[GIVEN DATA — start]

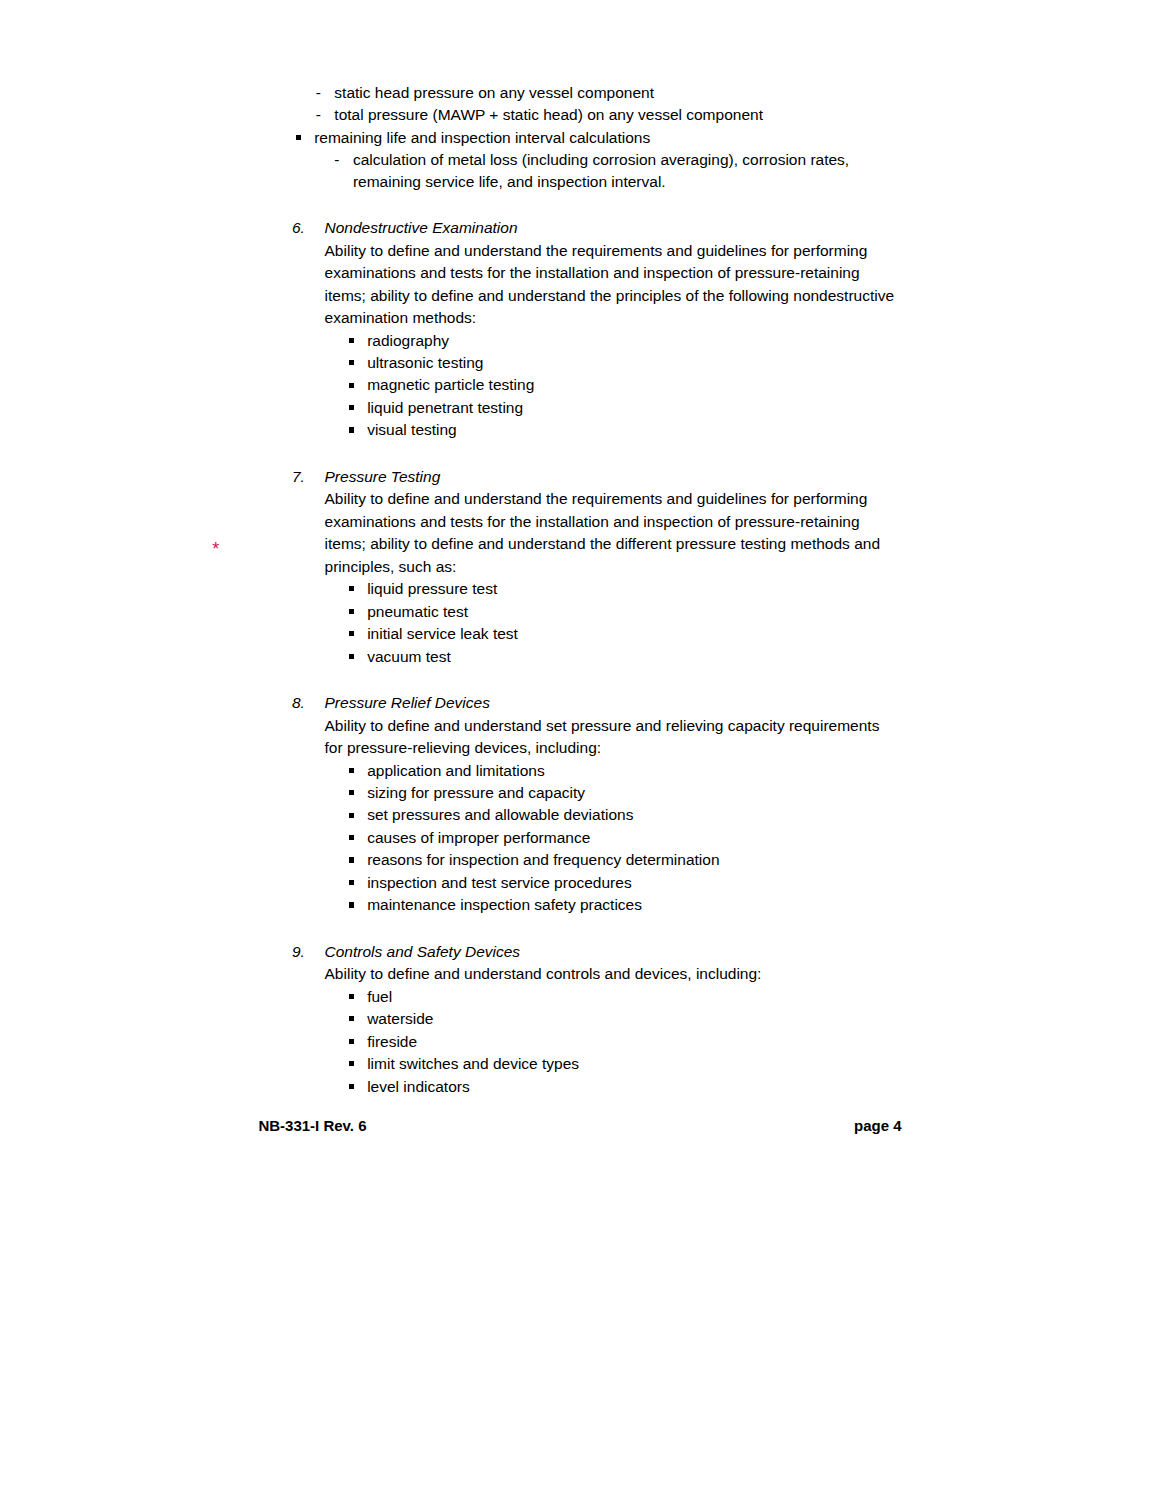static head pressure on any vessel component
total pressure (MAWP + static head) on any vessel component
remaining life and inspection interval calculations
calculation of metal loss (including corrosion averaging), corrosion rates, remaining service life, and inspection interval.
6.
Nondestructive Examination
Ability to define and understand the requirements and guidelines for performing examinations and tests for the installation and inspection of pressure-retaining items; ability to define and understand the principles of the following nondestructive examination methods:
radiography
ultrasonic testing
magnetic particle testing
liquid penetrant testing
visual testing
7.
Pressure Testing
Ability to define and understand the requirements and guidelines for performing examinations and tests for the installation and inspection of pressure-retaining items; ability to define and understand the different pressure testing methods and principles, such as:
liquid pressure test
pneumatic test
initial service leak test
vacuum test
8.
Pressure Relief Devices
Ability to define and understand set pressure and relieving capacity requirements for pressure-relieving devices, including:
application and limitations
sizing for pressure and capacity
set pressures and allowable deviations
causes of improper performance
reasons for inspection and frequency determination
inspection and test service procedures
maintenance inspection safety practices
9.
Controls and Safety Devices
Ability to define and understand controls and devices, including:
fuel
waterside
fireside
limit switches and device types
level indicators
*
NB-331-I Rev. 6 page 4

[GIVEN DATA — finish]

*TASK ITEM*: Return all the records above exactly, pictures omitted.

*THE COMPLETED TASK*:
static head pressure on any vessel component
total pressure (MAWP + static head) on any vessel component
remaining life and inspection interval calculations
calculation of metal loss (including corrosion averaging), corrosion rates, remaining service life, and inspection interval.
6.
Nondestructive Examination
Ability to define and understand the requirements and guidelines for performing examinations and tests for the installation and inspection of pressure-retaining items; ability to define and understand the principles of the following nondestructive examination methods:
radiography
ultrasonic testing
magnetic particle testing
liquid penetrant testing
visual testing
7.
Pressure Testing
Ability to define and understand the requirements and guidelines for performing examinations and tests for the installation and inspection of pressure-retaining items; ability to define and understand the different pressure testing methods and principles, such as:
liquid pressure test
pneumatic test
initial service leak test
vacuum test
8.
Pressure Relief Devices
Ability to define and understand set pressure and relieving capacity requirements for pressure-relieving devices, including:
application and limitations
sizing for pressure and capacity
set pressures and allowable deviations
causes of improper performance
reasons for inspection and frequency determination
inspection and test service procedures
maintenance inspection safety practices
9.
Controls and Safety Devices
Ability to define and understand controls and devices, including:
fuel
waterside
fireside
limit switches and device types
level indicators
*
NB-331-I Rev. 6 page 4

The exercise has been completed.